Gaza had suffered a surge of new COVID cases and deaths in April, likely due to the spread of the more transmissible B.1.1.7 variant, though the number of new infections confirmed per day had dropped down before the recent conflict. Now another, perhaps far-worse spike looms, not just because of the recent chaos and destruction, but also because so few Gazans have been vaccinated. While Israel is a world leader in COVID vaccinations, with more than 56 percent of Israelis now fully vaccinated, Gaza’s vaccine rollout is still barely off the ground. Less than 2 percent of the 2 million people living in Gaza have been fully vaccinated as of this past week, and only about the same amount have received their first dose. (Nearly 5.5 percent of Palestinians in Gaza and the West Bank have had at least one dose.) Enormous challenges remain, as the New York Times noted Saturday:
Michael Lynk, the U.N. special rapporteur on Palestinian human rights, said preserving vaccine access was crucial in Gaza, where inoculations were temporarily halted by the fighting. Gaza remains highly vulnerable to an outbreak, with less than 4 percent of its population fully or partially vaccinated. That’s far below the 60 percent in Israel, one of the highest rates in the world.

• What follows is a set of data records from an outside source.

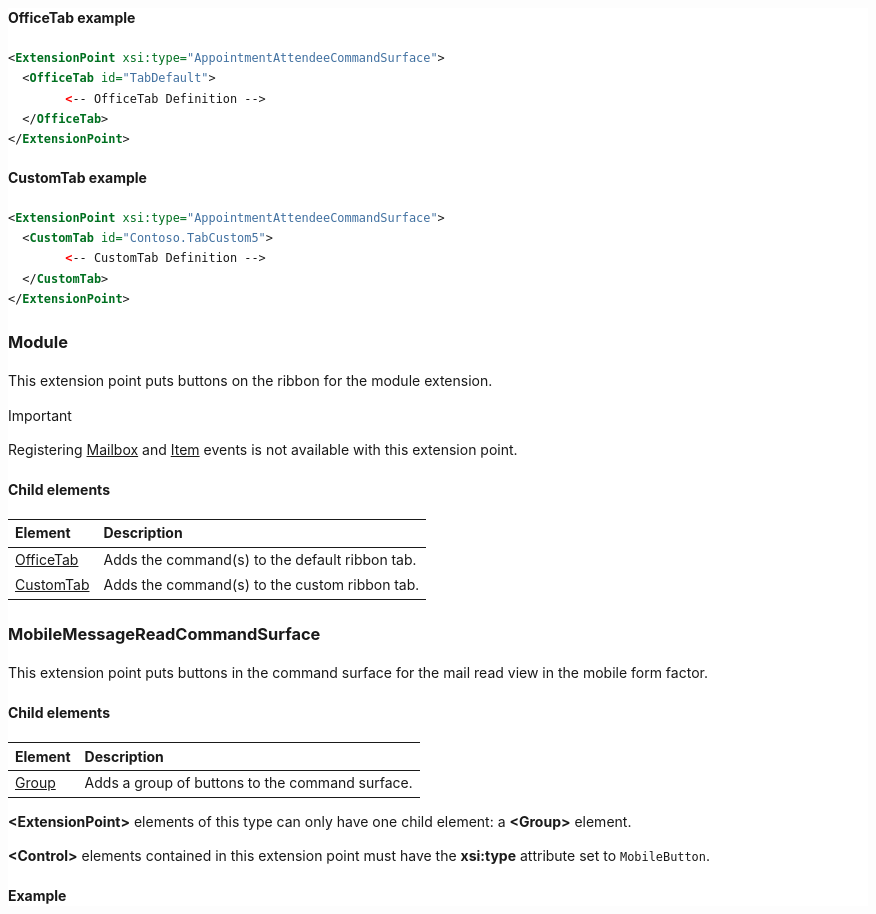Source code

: #### OfficeTab example

```xml
<ExtensionPoint xsi:type="AppointmentAttendeeCommandSurface">
  <OfficeTab id="TabDefault">
        <-- OfficeTab Definition -->
  </OfficeTab>
</ExtensionPoint>
```

#### CustomTab example

```xml
<ExtensionPoint xsi:type="AppointmentAttendeeCommandSurface">
  <CustomTab id="Contoso.TabCustom5">
        <-- CustomTab Definition -->
  </CustomTab>
</ExtensionPoint>
```

### Module

This extension point puts buttons on the ribbon for the module extension.

> [!IMPORTANT]
> Registering [Mailbox](../requirement-sets/outlook/preview-requirement-set/office.context.mailbox.md#events) and [Item](../requirement-sets/outlook/preview-requirement-set/office.context.mailbox.item.md#events) events is not available with this extension point.

#### Child elements

|  Element |  Description  |
|:-----|:-----|
|  [OfficeTab](officetab.md) |  Adds the command(s) to the default ribbon tab.  |
|  [CustomTab](customtab.md) |  Adds the command(s) to the custom ribbon tab.  |

### MobileMessageReadCommandSurface

This extension point puts buttons in the command surface for the mail read view in the mobile form factor.

#### Child elements

|  Element |  Description  |
|:-----|:-----|
|  [Group](group.md) |  Adds a group of buttons to the command surface.  |

**\<ExtensionPoint\>** elements of this type can only have one child element: a **\<Group\>** element.

**\<Control\>** elements contained in this extension point must have the **xsi:type** attribute set to `MobileButton`.

#### Example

“Israel is the occupying power in the West Bank and in Gaza, and it has very strict obligations,” Mr. Lynk said. He said the United Nations has reminded Israel of those obligations.
Getting vaccine supplies into the territory has been hard enough. Gaza lacks funds to buy the doses, and although the territory is supposed to get aid from Covax, the global vaccine sharing program has been slow to deliver them. Recently, the Chinese government has said that it would donate doses to the U.N. agency that focuses on aid to Palestinian refugees.
As a report in the Lancet noted two weeks ago, Israel has denied rights groups’ assertions that it is responsible for public health of Palestinians in Gaza and the West Bank, and has only worked to vaccinate Palestinians who work in Israel or live in Israeli settlements (despite the fact that vaccinating Palestinians is quite obviously an epidemiological necessity). But even if COVID vaccines were more widely available, the Lancet report notes, more than half of Gazans may not take them:
Gaza has received more than 100,000 doses of vaccines from Russia, United Arab Emirates, and the international COVAX program, but vaccine hesitancy is high. 54.2 percent of the population said they would not accept a vaccine, according to a survey on April 21, by the Jerusalem Media and Communications Centre. “The reluctance of many, including medical staff, to be vaccinated remains a key concern,” the U.N. Office for the Coordination of Humanitarian Affairs said in its March situation report released on April 12.
Still, vaccinating more than 45 percent of Gazans would make a huge difference in preventing death and illness, and take at least some of the pressure off Gaza’s health system. But it will likely be a long road to get even there — particularly when the roads now need to be rebuilt.